--- START ---

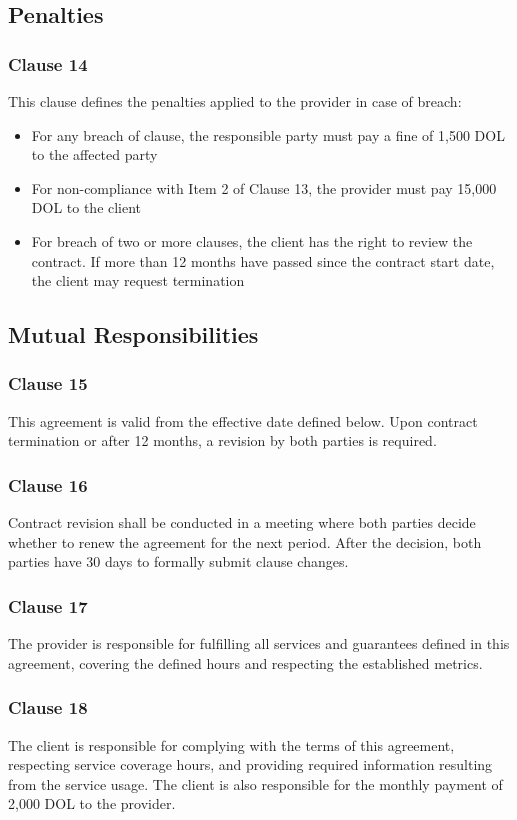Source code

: \subsection{Penalties}
\subsubsection*{Clause 14}
This clause defines the penalties applied to the provider in case of breach:
\begin{itemize}
  \item For any breach of clause, the responsible party must pay a fine of 1,500 DOL to the affected party
  \item For non-compliance with Item 2 of Clause 13, the provider must pay 15,000 DOL to the client
  \item For breach of two or more clauses, the client has the right to review the contract. If more than 12 months have passed since the contract start date, the client may request termination
\end{itemize}

\subsection{Mutual Responsibilities}
\subsubsection*{Clause 15}
This agreement is valid from the effective date defined below. Upon contract termination or after 12 months, a revision by both parties is required.

\subsubsection*{Clause 16}
Contract revision shall be conducted in a meeting where both parties decide whether to renew the agreement for the next period. After the decision, both parties have 30 days to formally submit clause changes.

\subsubsection*{Clause 17}
The provider is responsible for fulfilling all services and guarantees defined in this agreement, covering the defined hours and respecting the established metrics.

\subsubsection*{Clause 18}
The client is responsible for complying with the terms of this agreement, respecting service coverage hours, and providing required information resulting from the service usage. The client is also responsible for the monthly payment of 2,000 DOL to the provider.

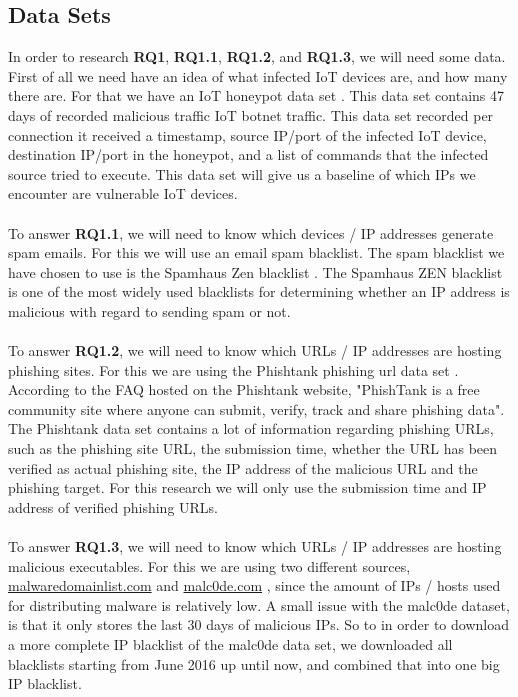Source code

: \documentclass[a4paper,10pt]{article}
\begin{document}
\subsection{Data Sets} \label{sec:methodology:data}
In order to research \textbf{RQ1}, \textbf{RQ1.1}, \textbf{RQ1.2}, and \textbf{RQ1.3}, we will need some data.
First of all we need have an idea of what infected IoT devices are, and how many there are. For that we have
an IoT honeypot data set \cite{iot_honeypot_dataset}. This data set contains 47 days of recorded malicious traffic 
IoT botnet traffic. This data set recorded per connection it received a timestamp, source IP/port of the infected IoT 
device, destination IP/port in the honeypot, and a list of commands that the infected source tried to execute. This 
data set will give us a baseline of which IPs we encounter are vulnerable IoT devices.
\\\\
To answer \textbf{RQ1.1}, we will need to know which devices / IP addresses generate spam emails. For this we
will use an email spam blacklist. The spam blacklist we have chosen to use is the Spamhaus Zen blacklist 
\cite{spamhaus_zen}. The Spamhaus ZEN blacklist is one of the most widely used blacklists for determining whether 
an IP address is malicious with regard to sending spam or not.
\\\\
To answer \textbf{RQ1.2}, we will need to know which URLs / IP addresses are hosting phishing sites. For this we
are using the Phishtank phishing url data set \cite{phishtank}. According to the FAQ hosted on the Phishtank website,
"PhishTank is a free community site where anyone can submit, verify, track and share phishing data". The Phishtank
data set contains a lot of information regarding phishing URLs, such as the phishing site URL, the submission time,
whether the URL has been verified as actual phishing site, the IP address of the malicious URL and the phishing target.
For this research we will only use the submission time and IP address of verified phishing URLs.
\\\\
To answer \textbf{RQ1.3}, we will need to know which URLs / IP addresses are hosting malicious executables. For 
this we are using two different sources, \url{malwaredomainlist.com} \cite{malwaredomainlist} and 
\url{malc0de.com} \cite{malc0de}, since the amount of IPs / hosts used for distributing malware is relatively
low. A small issue with the malc0de dataset, is that it only stores the last 30 days of malicious IPs. So to in order to 
download a more complete IP blacklist of the malc0de data set, we downloaded all blacklists starting from June 2016
up until now, and combined that into one big IP blacklist.
\end{document}
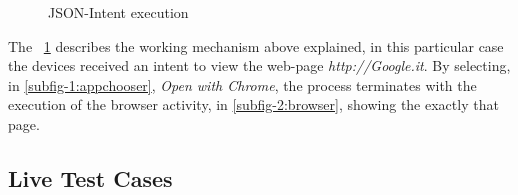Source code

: \begin{figure}[h]
	\centering
	\begin{minipage}{.49\textwidth}\centering
	\end{minipage}
	\begin{minipage}{.49\textwidth}\centering
	\end{minipage}
	\caption{JSON-Intent execution}
	\label{fig:5.4}
\end{figure}
The \figurename~\ref{fig:5.4} describes the working mechanism above explained, in this particular case the devices received an intent to view the web-page \textit{http://Google.it}. By selecting, in \ref{subfig-1:appchooser}, \textit{Open with Chrome}, the process terminates with the execution of the browser activity, in \ref{subfig-2:browser}, showing the exactly that page.

\subsection{Live Test Cases}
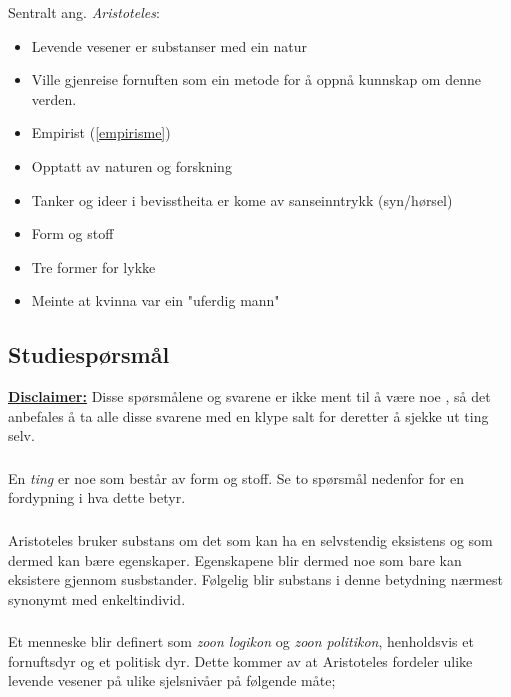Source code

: \documentclass[a4paper]{IEEEtran}
\begin{document}
Sentralt ang. \textit{Aristoteles}:
\begin{itemize}\bigskip
    \item Levende vesener er substanser med ein natur
    \item Ville gjenreise fornuften som ein metode for å oppnå kunnskap om denne verden.
    \item Empirist (\ref{empirisme})
    \item Opptatt av naturen og forskning
    \item Tanker og ideer i bevisstheita er kome av sanseinntrykk (syn/hørsel)
    \item Form og stoff 
    \item Tre former for lykke
    \item Meinte at kvinna var ein "uferdig mann"
    
\end{itemize}\bigskip

    \subsection{Studiespørsmål}
     \underline{\textbf{Disclaimer:}} Disse spørsmålene og svarene er ikke ment til
     å være noe , så det anbefales å ta 
     alle disse svarene med en klype salt for deretter å sjekke ut ting selv.

        \subsubsection{}
        En \textit{ting} er noe som består av form og stoff. Se to spørsmål 
        nedenfor for en fordypning i hva dette betyr. \medskip

        \subsubsection{}
        Aristoteles bruker substans om det som kan ha en selvstendig 
        eksistens og som dermed kan bære egenskaper. Egenskapene blir dermed 
        noe som bare kan eksistere gjennom susbstander. Følgelig blir 
        substans i denne betydning nærmest synonymt med enkeltindivid. 
        \cite{snl_substans} \medskip

        \subsubsection{}
        Et menneske blir definert som \textit{zoon logikon} og \textit{zoon politikon},
        henholdsvis et fornuftsdyr og et politisk dyr. Dette kommer av at 
        Aristoteles fordeler ulike levende vesener på ulike sjelsnivåer på følgende
        måte;
\end{document}
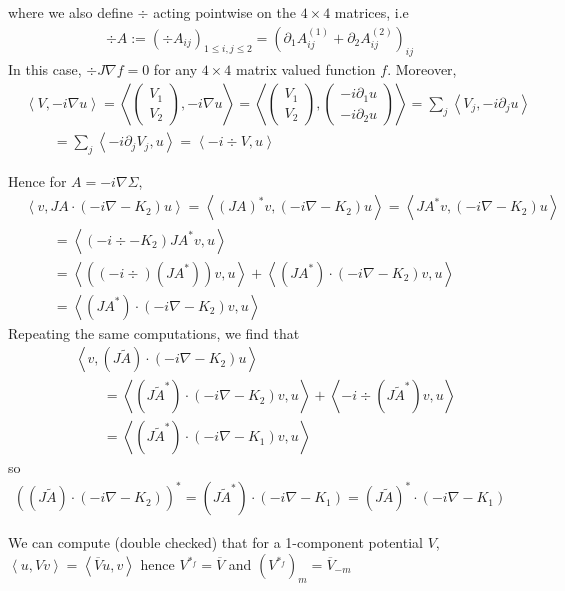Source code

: \documentclass[11pt,a4paper,reqno,french,tikz]{amsart}
\newcommand{\pa}[1]{\left( #1 \right)} %
\newcommand{\ps}[1]{\left< #1 \right>} %
\newcommand{\na}{\nabla} %
\newcommand{\mat}[1]{\begin{pmatrix} #1 \end{pmatrix}} %
\begin{document}
where we also define $\div$ acting pointwise on the $4\times 4$ matrices, i.e
\begin{align*}
\div A := \pa{\div A_{ij}}_{1 \le i,j \le 2} = \pa{\partial_1 A^{(1)}_{ij} + \partial_2 A^{(2)}_{ij}}_{ij}
\end{align*}
In this case, $\div J \na f = 0$ for any $4 \times 4$ matrix valued function $f$. Moreover,
\begin{align*}
	& \ps{V, -i\na u} = \ps{\mat{V_1 \\ V_2}, -i\na u} = \ps{\mat{V_1 \\ V_2}, \mat{-i\partial_1 u \\ -i\partial_2 u}} =\sum_j  \ps{V_j,-i\partial_j u} \\
&\qquad = \sum_j \ps{-i\partial_j V_j,u} = \ps{-i\div V, u}
\end{align*}

Hence for $A = -i\na \Sigma$,
\begin{align*}
	&\ps{v, JA \cdot \pa{-i\na -K_2} u} = \ps{\pa{JA}^* v, \pa{-i\na -K_2}u} = \ps{JA^* v, \pa{-i\na -K_2}u} \\
	& \qquad =  \ps{\pa{-i\div -K_2}JA^* v, u} \\
	& \qquad = \ps{ \pa{\pa{-i\div }\pa{JA^*}}v , u} + \ps{(JA^*) \cdot \pa{-i\na -K_2}v , u} \\
	& \qquad = \ps{(JA^*) \cdot\pa{-i\na -K_2}v , u}
\end{align*}
Repeating the same computations, we find that
\begin{align*}
& \ps{v, \pa{J \widetilde{A}} \cdot \pa{-i\na -K_2} u} \\
& \qquad = \ps{\pa{J \widetilde{A}^*} \cdot \pa{-i\na -K_2} v,u} + \ps{-i\div \pa{J \widetilde{A}^*} v,u} \\
& \qquad = \ps{\pa{J \widetilde{A}^*} \cdot \pa{-i\na - K_1} v,u}
\end{align*}
so 
\begin{align*}
\pa{\pa{J \widetilde{A}} \cdot \pa{-i\na -K_2}}^* = \pa{J \widetilde{A}^*} \cdot \pa{-i\na - K_1} = \pa{J \widetilde{A}}^* \cdot \pa{-i\na - K_1}
\end{align*}

We can compute (double checked) that for a 1-component potential $V$, $\ps{u, V v} = \ps{\overline{V} u,v}$ hence $V^{*_f} = \overline{V}$ and $\pa{V^{*_f}}_m = \overline{V}_{-m}$
\end{document}
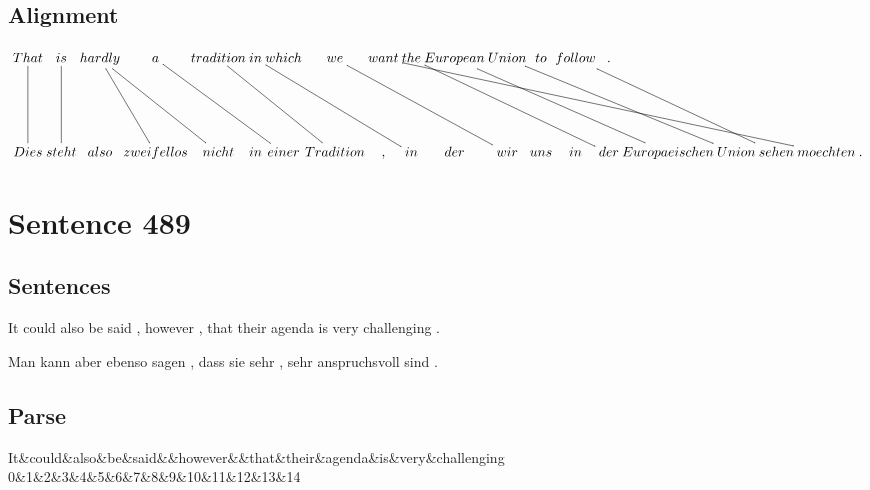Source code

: \documentclass{report}
\begin{document}
\subsection*{Alignment}
\scriptsize{
$
\xymatrix@C-2.3pc{
That \ar @{-} [dd] & is \ar @{-} [dd] & hardly \ar @{-} [ddrr] \ar @{-} [ddr] & a \ar @{-} [ddrrr] & tradition \ar @{-} [ddrrr] & in \ar @{-} [ddrrrr] & which & we \ar @{-} [ddrrrr] & want \ar @{-} [ddrrrrrrrrrr] & the \ar @{-} [ddrrrrr] & European \ar @{-} [ddrrrrr] & Union \ar @{-} [ddrrrrr] & to & follow \ar @{-} [ddrrrr] & .\\\\
Dies & steht & also & zweifellos & nicht & in & einer & Tradition & , & in & der & wir & uns & in & der & Europaeischen & Union & sehen & moechten & .
}$}
\newpage\section*{Sentence 489}

\subsection*{Sentences}
It could also be said , however , that their agenda is very challenging .

\noindent Man kann aber ebenso sagen , dass sie sehr , sehr anspruchsvoll sind .



\subsection*{Parse}
\begin{dependency}[theme=simple]
\begin{deptext}[column sep=.5cm, row sep=.1ex]
It\&could\&also\&be\&said\&\&however\&\&that\&their\&agenda\&is\&very\&challenging\\
0\&1\&2\&3\&4\&5\&6\&7\&8\&9\&10\&11\&12\&13\&14\\
\end{deptext}
\end{dependency}
\end{document}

--- END ---

_TO-DO ITEM_
Find the string "their" in the records, then copy each line where it occurs.

_RESULT OF THE EXERCISE_
It could also be said , however , that their agenda is very challenging .
It\&could\&also\&be\&said\&\&however\&\&that\&their\&agenda\&is\&very\&challenging\\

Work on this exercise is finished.